(Data excerpts)
▼

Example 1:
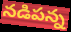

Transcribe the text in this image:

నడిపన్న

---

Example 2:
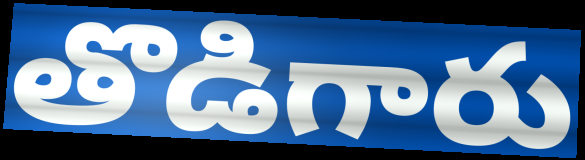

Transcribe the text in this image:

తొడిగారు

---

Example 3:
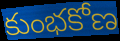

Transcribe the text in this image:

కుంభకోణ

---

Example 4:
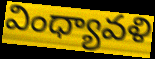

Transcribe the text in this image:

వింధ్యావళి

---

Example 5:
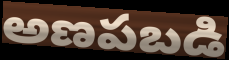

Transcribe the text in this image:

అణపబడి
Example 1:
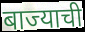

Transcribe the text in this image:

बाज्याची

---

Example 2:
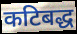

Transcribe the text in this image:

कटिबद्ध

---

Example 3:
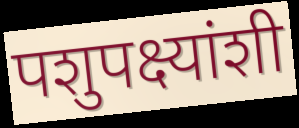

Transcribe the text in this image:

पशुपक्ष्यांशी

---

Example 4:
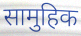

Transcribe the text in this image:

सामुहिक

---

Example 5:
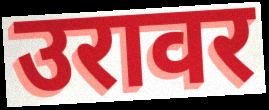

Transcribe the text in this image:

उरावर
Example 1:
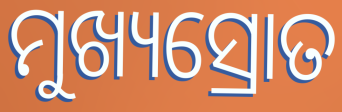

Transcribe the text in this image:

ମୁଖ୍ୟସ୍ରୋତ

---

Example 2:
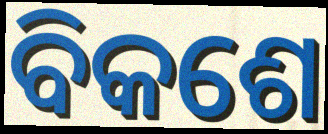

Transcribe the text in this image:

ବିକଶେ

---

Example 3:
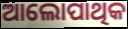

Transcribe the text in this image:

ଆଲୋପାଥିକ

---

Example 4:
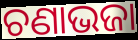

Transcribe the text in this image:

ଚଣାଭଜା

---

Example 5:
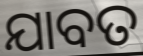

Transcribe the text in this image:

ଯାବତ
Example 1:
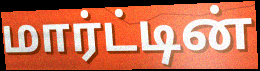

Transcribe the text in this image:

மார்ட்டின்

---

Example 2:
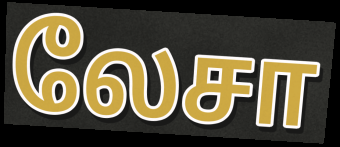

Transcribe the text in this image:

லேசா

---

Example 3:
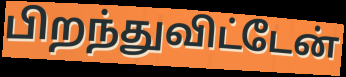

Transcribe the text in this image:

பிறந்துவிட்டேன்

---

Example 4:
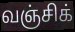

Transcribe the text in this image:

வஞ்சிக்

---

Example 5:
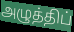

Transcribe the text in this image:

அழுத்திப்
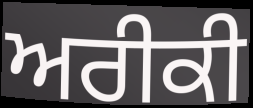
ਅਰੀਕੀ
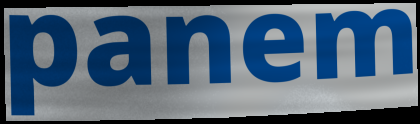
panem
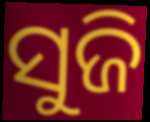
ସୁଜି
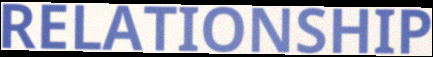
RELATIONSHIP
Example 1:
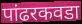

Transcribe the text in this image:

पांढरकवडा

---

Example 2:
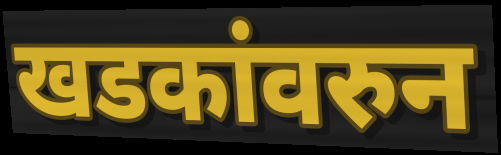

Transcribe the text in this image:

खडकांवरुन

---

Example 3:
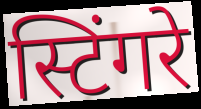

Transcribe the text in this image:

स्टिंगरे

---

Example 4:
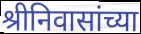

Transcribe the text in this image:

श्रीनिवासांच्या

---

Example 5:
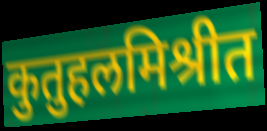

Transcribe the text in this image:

▲

> **Problem details**
Leave out the pictures and retype every line above exactly.

> **Answer for this exercise**
Example 1:

Transcribe the text in this image:

నడిపన్న

---

Example 2:

Transcribe the text in this image:

తొడిగారు

---

Example 3:

Transcribe the text in this image:

కుంభకోణ

---

Example 4:

Transcribe the text in this image:

వింధ్యావళి

---

Example 5:

Transcribe the text in this image:

అణపబడి
Example 1:

Transcribe the text in this image:

बाज्याची

---

Example 2:

Transcribe the text in this image:

कटिबद्ध

---

Example 3:

Transcribe the text in this image:

पशुपक्ष्यांशी

---

Example 4:

Transcribe the text in this image:

सामुहिक

---

Example 5:

Transcribe the text in this image:

उरावर
Example 1:

Transcribe the text in this image:

ମୁଖ୍ୟସ୍ରୋତ

---

Example 2:

Transcribe the text in this image:

ବିକଶେ

---

Example 3:

Transcribe the text in this image:

ଆଲୋପାଥିକ

---

Example 4:

Transcribe the text in this image:

ଚଣାଭଜା

---

Example 5:

Transcribe the text in this image:

ଯାବତ
Example 1:

Transcribe the text in this image:

மார்ட்டின்

---

Example 2:

Transcribe the text in this image:

லேசா

---

Example 3:

Transcribe the text in this image:

பிறந்துவிட்டேன்

---

Example 4:

Transcribe the text in this image:

வஞ்சிக்

---

Example 5:

Transcribe the text in this image:

அழுத்திப்
ਅਰੀਕੀ
panem
ସୁଜି
RELATIONSHIP
Example 1:

Transcribe the text in this image:

पांढरकवडा

---

Example 2:

Transcribe the text in this image:

खडकांवरुन

---

Example 3:

Transcribe the text in this image:

स्टिंगरे

---

Example 4:

Transcribe the text in this image:

श्रीनिवासांच्या

---

Example 5:

Transcribe the text in this image:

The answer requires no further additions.